After years of an investigation, authorities caught up with a man who they said gave money to and spent time with terrorists overseas.

CHARLOTTE, N.C. — A Virginia man who federal authorities said sympathized with terrorist organizations was arrested when he arrived from the Middle East at Charlotte Douglas International Airport.

On Thursday, Waqar Ul-Hassan sat in the Mecklenburg County jail. He's facing federal charges of making false statements involving terrorism, according to a criminal complaint. 

Agents said Hassan met with detectives and was interviewed multiple times over the past few years. 

Hassan, a Pakistan native, moved to the U.S. when he was 15 years old. He and his family moved to Glade Spring, Virginia in the early 2000s, according to a criminal complaint. 

In 2014, federal investigators got word that Hassan was allegedly in contact with terrorist organizations overseas. At the time, Hassan was back living in Pakistan, according to the FBI. 

When he returned, court documents said Hassan was interviewed by detectives and told authorities he didn't know any terrorists, nor did he aid them in any way. 

In subsequent interviews, the FBI said Hassan said similar statements. 

However, Hassan then admitted to authorities that he lied and was in contact with two terrorist organizations, ISIS and Jaish-e-Mohammad, according to the complaint. 

"Every little case has to be dealt with.
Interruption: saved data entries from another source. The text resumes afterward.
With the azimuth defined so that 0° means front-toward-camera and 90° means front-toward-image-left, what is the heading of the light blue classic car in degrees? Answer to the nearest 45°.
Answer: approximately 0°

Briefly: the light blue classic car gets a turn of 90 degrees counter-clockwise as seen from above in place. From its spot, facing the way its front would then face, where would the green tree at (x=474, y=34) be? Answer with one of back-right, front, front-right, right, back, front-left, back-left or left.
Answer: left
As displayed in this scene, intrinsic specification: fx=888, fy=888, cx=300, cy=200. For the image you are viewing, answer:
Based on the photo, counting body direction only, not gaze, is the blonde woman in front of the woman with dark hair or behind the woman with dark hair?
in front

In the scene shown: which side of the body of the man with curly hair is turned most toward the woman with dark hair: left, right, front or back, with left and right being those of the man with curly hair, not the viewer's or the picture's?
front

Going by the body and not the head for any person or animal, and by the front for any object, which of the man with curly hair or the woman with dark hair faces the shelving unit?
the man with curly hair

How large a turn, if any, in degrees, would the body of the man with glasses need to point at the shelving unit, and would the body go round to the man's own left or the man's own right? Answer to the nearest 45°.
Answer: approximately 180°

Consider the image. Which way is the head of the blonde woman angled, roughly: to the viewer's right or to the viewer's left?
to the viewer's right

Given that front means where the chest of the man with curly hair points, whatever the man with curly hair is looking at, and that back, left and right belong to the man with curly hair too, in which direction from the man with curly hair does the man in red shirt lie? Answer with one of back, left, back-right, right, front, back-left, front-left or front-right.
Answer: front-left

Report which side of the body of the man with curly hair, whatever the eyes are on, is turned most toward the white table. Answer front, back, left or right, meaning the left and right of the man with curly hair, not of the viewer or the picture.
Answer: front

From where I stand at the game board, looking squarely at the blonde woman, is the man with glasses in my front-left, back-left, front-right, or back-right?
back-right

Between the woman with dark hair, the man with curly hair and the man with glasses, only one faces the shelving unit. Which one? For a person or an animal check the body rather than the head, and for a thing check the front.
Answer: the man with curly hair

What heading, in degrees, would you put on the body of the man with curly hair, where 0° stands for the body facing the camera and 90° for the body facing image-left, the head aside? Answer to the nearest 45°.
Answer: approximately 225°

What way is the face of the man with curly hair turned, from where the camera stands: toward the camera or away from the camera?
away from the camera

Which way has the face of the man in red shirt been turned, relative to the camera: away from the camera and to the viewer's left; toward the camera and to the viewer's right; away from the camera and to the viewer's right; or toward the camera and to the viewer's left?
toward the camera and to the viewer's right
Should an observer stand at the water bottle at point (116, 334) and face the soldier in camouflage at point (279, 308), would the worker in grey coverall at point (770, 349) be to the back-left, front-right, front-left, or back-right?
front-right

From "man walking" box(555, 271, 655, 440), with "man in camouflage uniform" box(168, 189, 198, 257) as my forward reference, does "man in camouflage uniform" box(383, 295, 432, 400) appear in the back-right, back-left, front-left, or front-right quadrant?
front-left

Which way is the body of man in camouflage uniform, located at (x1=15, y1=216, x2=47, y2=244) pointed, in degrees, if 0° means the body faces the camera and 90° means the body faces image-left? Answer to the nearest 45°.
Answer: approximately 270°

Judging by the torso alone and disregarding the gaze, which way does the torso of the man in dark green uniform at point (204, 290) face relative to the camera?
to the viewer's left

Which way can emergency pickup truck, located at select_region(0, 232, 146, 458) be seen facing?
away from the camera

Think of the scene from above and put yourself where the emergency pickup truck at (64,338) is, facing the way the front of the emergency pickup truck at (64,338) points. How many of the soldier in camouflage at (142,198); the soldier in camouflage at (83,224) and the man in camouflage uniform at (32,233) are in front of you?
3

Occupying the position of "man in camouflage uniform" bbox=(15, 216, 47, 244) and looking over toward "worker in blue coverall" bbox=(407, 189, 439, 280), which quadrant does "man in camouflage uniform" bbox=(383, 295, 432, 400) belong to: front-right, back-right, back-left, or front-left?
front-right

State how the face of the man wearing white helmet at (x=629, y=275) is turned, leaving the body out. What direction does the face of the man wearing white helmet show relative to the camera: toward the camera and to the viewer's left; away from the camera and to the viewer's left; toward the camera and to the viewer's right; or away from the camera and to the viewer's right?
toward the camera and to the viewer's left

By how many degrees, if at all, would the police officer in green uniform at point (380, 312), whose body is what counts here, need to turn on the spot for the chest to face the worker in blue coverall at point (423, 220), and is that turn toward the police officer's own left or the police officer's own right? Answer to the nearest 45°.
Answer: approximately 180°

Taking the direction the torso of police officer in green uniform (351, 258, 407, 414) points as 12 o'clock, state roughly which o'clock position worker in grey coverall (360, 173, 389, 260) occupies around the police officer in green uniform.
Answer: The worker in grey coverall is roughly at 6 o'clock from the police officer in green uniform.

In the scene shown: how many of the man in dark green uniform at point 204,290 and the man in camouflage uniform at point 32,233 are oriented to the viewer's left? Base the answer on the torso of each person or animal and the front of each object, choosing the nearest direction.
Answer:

You cannot pass people by because that has happened so many times in Europe and they turned out to be hardcore terrorists who committed violent acts," said Chris Swecker, former assistant director of the FBI's Charlotte office. 

The criminal complaint details how Hassan spent two to three days staying with terrorists overseas and gave them roughly $400 to $500. 

Hassan also told investigators he wanted help ISIS as well. 

The complaint stated, "because he was angry about what was happening to Muslims around the world, he was serious about sending $175 to the Jihadists in Syria."

Hassan added he, "did not send the money because he did not have a way to get the money there."

If convicted, Hassan could face up to eight years in prison.